Had I known then what the lesson plan looked like for me to learn “humility”, I probably would have said, “Never mind.”  I may not have cried out for God to bless my life in ways only He could.  I may have settled.  Sometimes, maybe more often than we care  to realize, the blessing is in not knowing.  His ways are not our ways.

Having gone through the coursework and passing the test, I have now invested in the blessings.  They are already a part of me.  They have always been.  I just needed to return to the basics to locate them.  I just needed to love me, my humble self.  The world offers many temptations to that which it defines as “success”.  Humility provides balance.  Yes, “balance”–something to remain upright and steady.  Won’t He do it!?!?

3.26.15 Instant hand on neck - Copy

 

The Backhanded Temptation

A part of life’s journey is the continuous greeting of temptation. Some are more obvious than others and amazingly they arrive in numerous forms. As a result, I have learned to pray for increased discernment.

Woman Praying

One of the behaviors I had to grow in the awareness of was that of consciously thanking God in the “good” times. I needed to break the habit (–the backhanded temptation–) of having as the motivating reason for humbly coming to the Lord, that of listing needs and wants.

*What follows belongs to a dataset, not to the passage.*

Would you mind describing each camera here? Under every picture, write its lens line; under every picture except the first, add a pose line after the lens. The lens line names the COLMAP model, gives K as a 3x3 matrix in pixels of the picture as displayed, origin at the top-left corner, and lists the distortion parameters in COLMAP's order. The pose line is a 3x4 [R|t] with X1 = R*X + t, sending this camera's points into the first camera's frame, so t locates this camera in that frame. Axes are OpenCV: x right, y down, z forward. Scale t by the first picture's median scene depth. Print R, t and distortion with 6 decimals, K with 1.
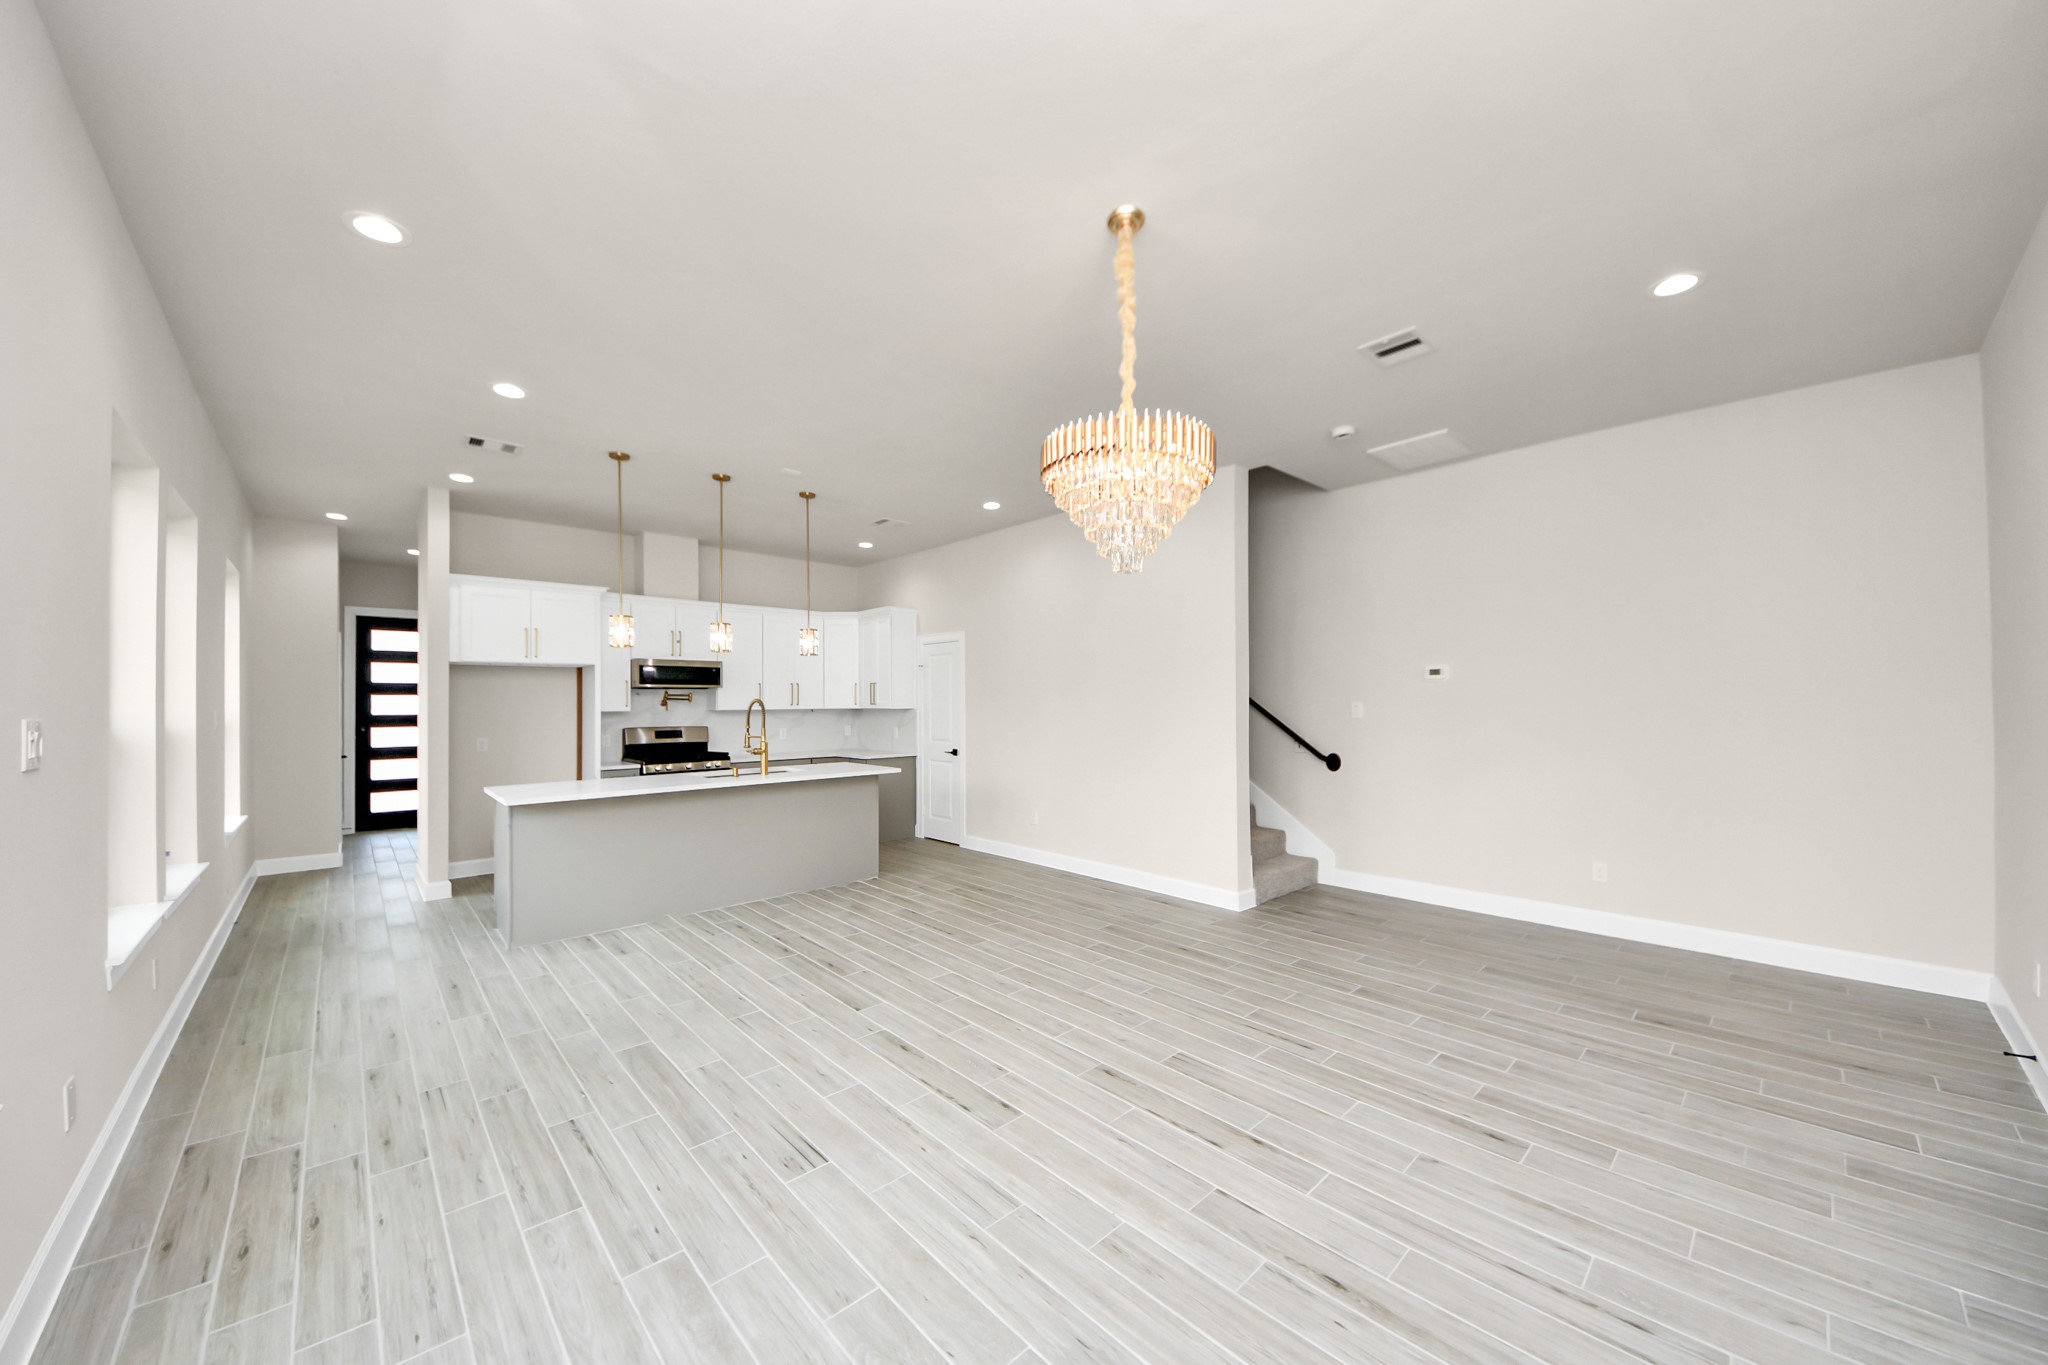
lens RADIAL K [[736.2, 0, 1024.0], [0, 736.2, 693.5], [0, 0, 1]] dist [0.034642, -0.018921]
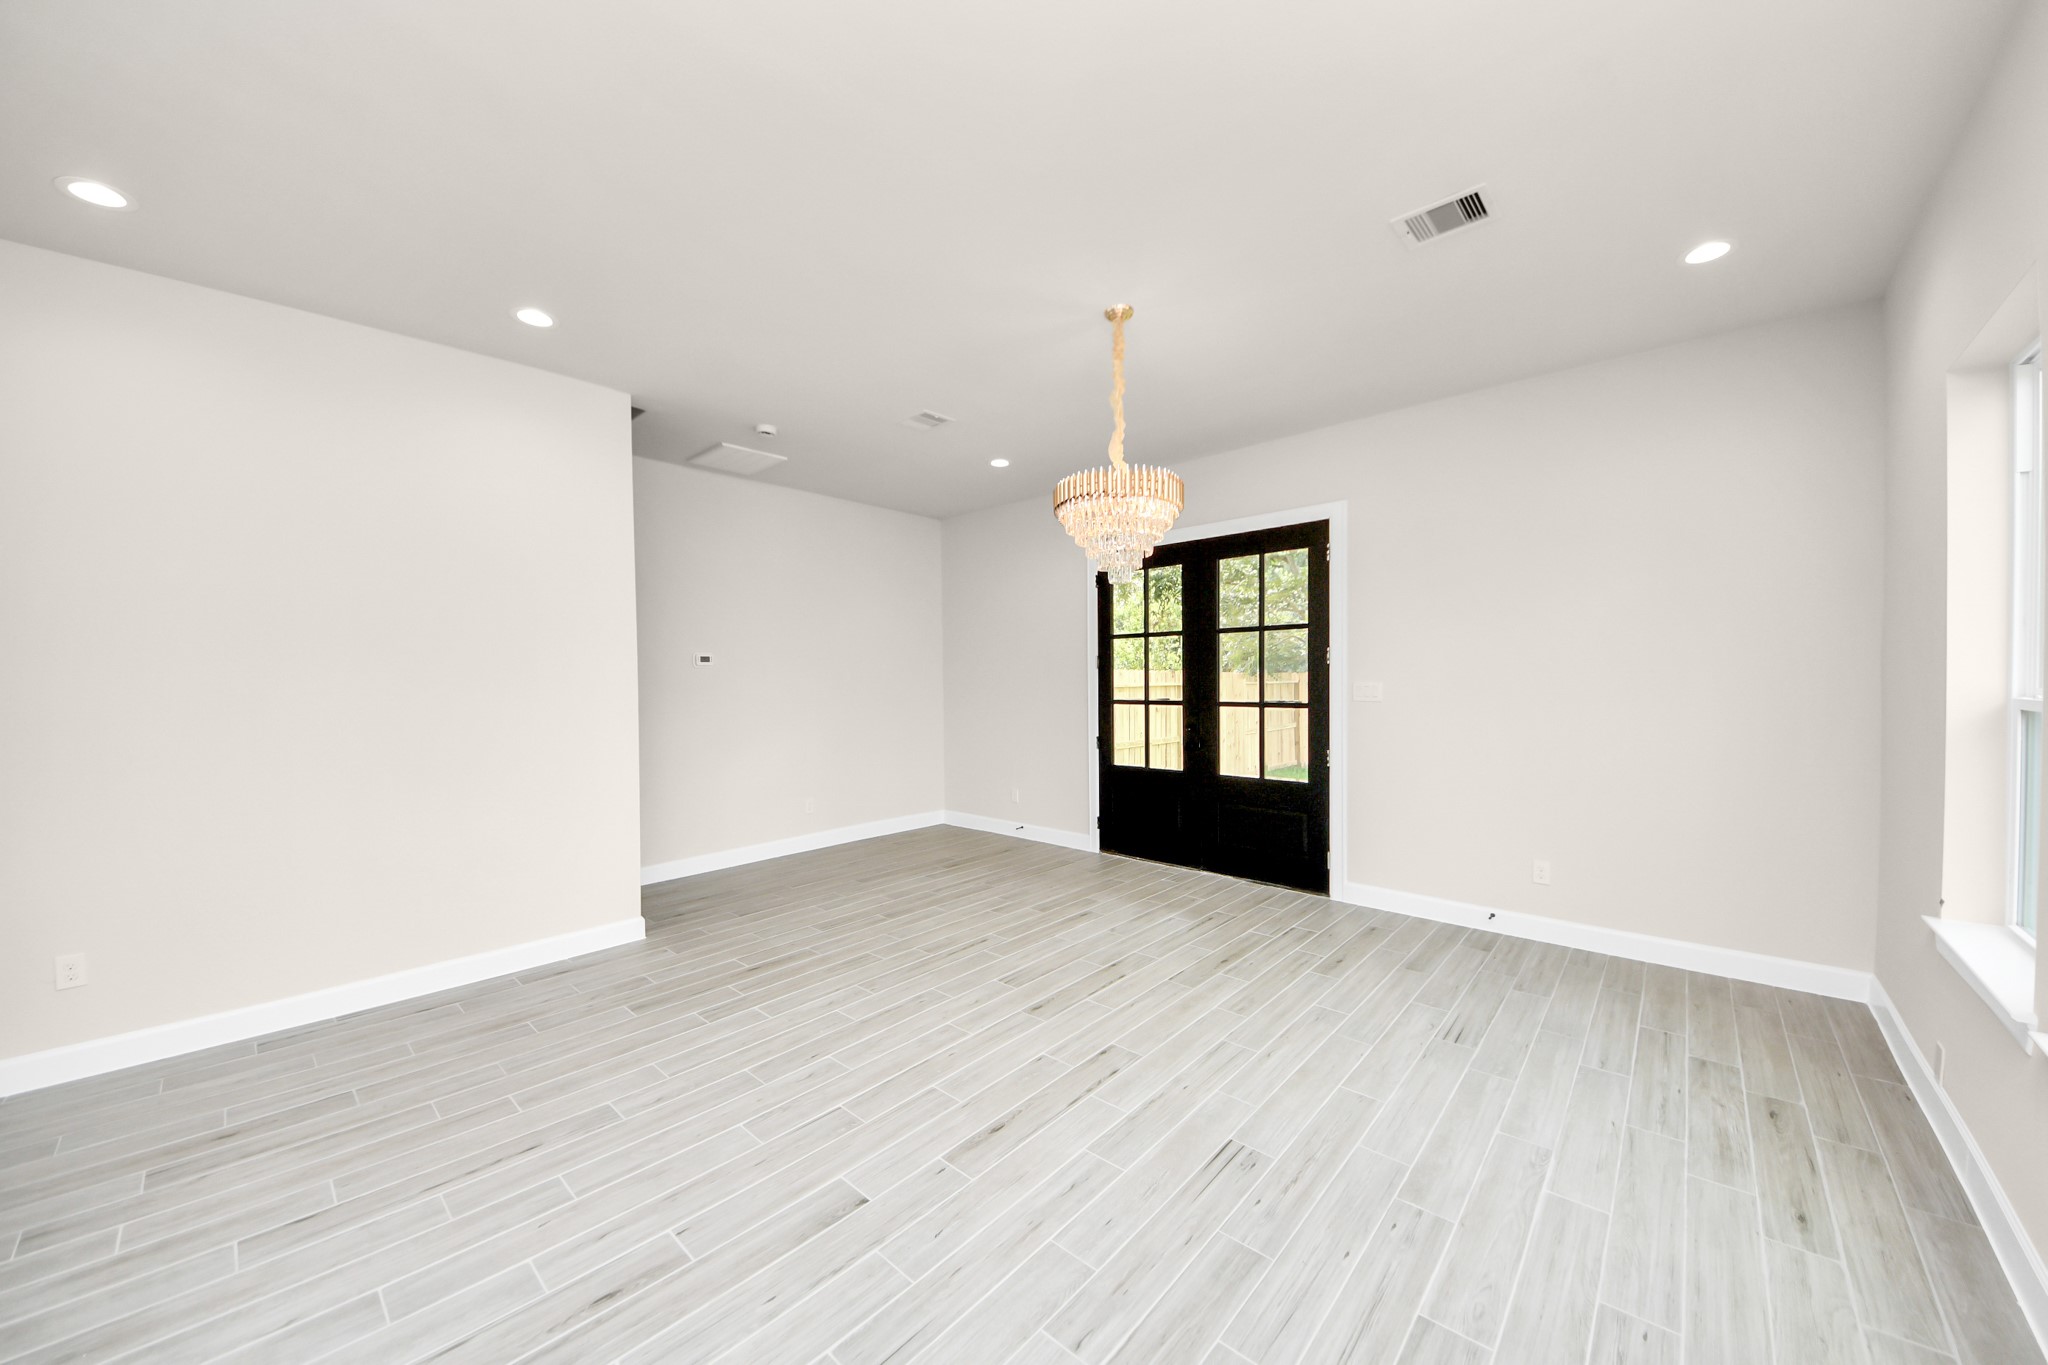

Sure, I would regularly pray for others too and it would be common that I would include expressions of gratitude, but at some point I noticed that I would for sure make time for God when I had a need…or when someone asked me to pray for her/his need, again there I was bringing to Him a need.

Upon reflection, it had been easy to develop this way. It seemed like most of the gospel songs of which I listened to then evidenced situations of people needing God. Most of the sermons I heard seemed to highlight a people in a place of need. The alter callings seemed to be marketed to those in need. As a result, in my adulthood I would take my worries, my concerns, my problems to the Lord because that is what I was taught to do. This is what I still do and what I believe I should do, but in doing so at that time I can honestly say that there were many, many times when I would forget to pray and I noticed that it was more probable that I would forget during times when things were going well. Isn’t that something? Am I the only Christian with this experience?

When I fed them, they were satisfied;
when they were satisfied, they became proud;
then they forgot me.
—Hosea 13:6

I am thankful for this awareness. Interestingly, it came as a result of being overwhelmed with happiness and needing to express it. Guess where I turned? That’s right. I turned to God to say, “Thank You”.

I have recently watched God manifest a series of miracles in my life. They are so awesome to see. As I type this, I am smiling with excitement because God is truly amazing. I am very conscious that in this time of life, I have an expressively grateful heart. As a result, it would not be unusual for me to pray and have moments when I just take a minute to say, “Thank You God” and just start listing stuff. When you KNOW that you KNOW that God is REAL, sometimes you just have to take a moment and list the blessings He is truly doing, has done, and will do in your life. (Amen.) As my relationship with God deepens, I find that just as determined as I was to express to Him my concerns, I am just as excited to say, “Thank You.” His presence in my life is much too appreciative for me to forget to acknowledge His blessings along the way. It’s funny. I am finding that I am even more blessed by doing so.